Il était une fois ane jeune lumme qui cherchait le sens de la vie : iel décida donc de se rendre auprès d’ane sage réputae de son pays.

Lorsque lae jeune lumme fut devant la maison de lae sage, iel frappa à la porte ; une voix lui répondit : « Lae sage que tu viens voir est absentx pour le moment. Attends-lae sur le seuil, iel ne manquera pas d’arriver. »

Lae jeune lumme resta sur le seuil de la porte une heure, deux heures, trois heures : à la fin, iel s’impatienta. Iel frappa à la porte et on lui répondit : « Attends encore un peu, lae sage va bientôt arriver. »

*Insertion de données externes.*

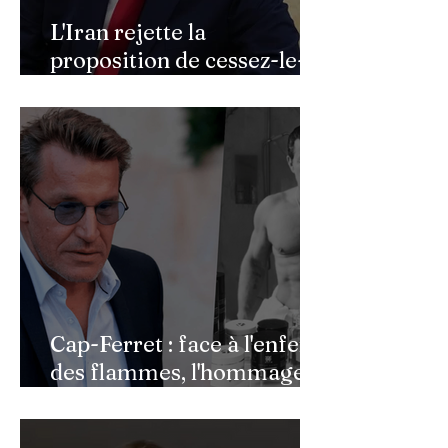
L'Iran rejette la
proposition de cessez-le-
feu de Donald Trump
Cap-Ferret : face à l'enfer
des flammes, l'hommage
de Benjamin Castaldi aux
héros de l'ombre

Iel attendit encore une heure, deux heures, trois heures. Iel finit par tant s’impatienter qu’iel cria : « Quand arrivera lae sage ? » Une voix lui répondit : « Bientôt. »

Iel attendit encore un peu, mais à la fin, iel fut si impatientx qu’iel ouvrit la porte de la maison sans plus demander l’avis de personne, et là que vit-iel à l’intérieur ? Un vaste miroir qui lae reflétait, et la voix lui dit alors : « C’était ellui que tu attendais depuis le début. — Et toi qui parles, où es-tu ? demanda lae jeune lumme. — Derrière le miroir. »

Lae jeune lumme se débarrassa du miroir… Iel cessa dès lors de chercher le sens de la vie.

Qu’y avait-il derrière le miroir ? Toi qui me lis ou qui m’écoutes, sache que mon conte est ce miroir : il te faut t’en débarrasser maintenant pour voir au-delà de mes mots.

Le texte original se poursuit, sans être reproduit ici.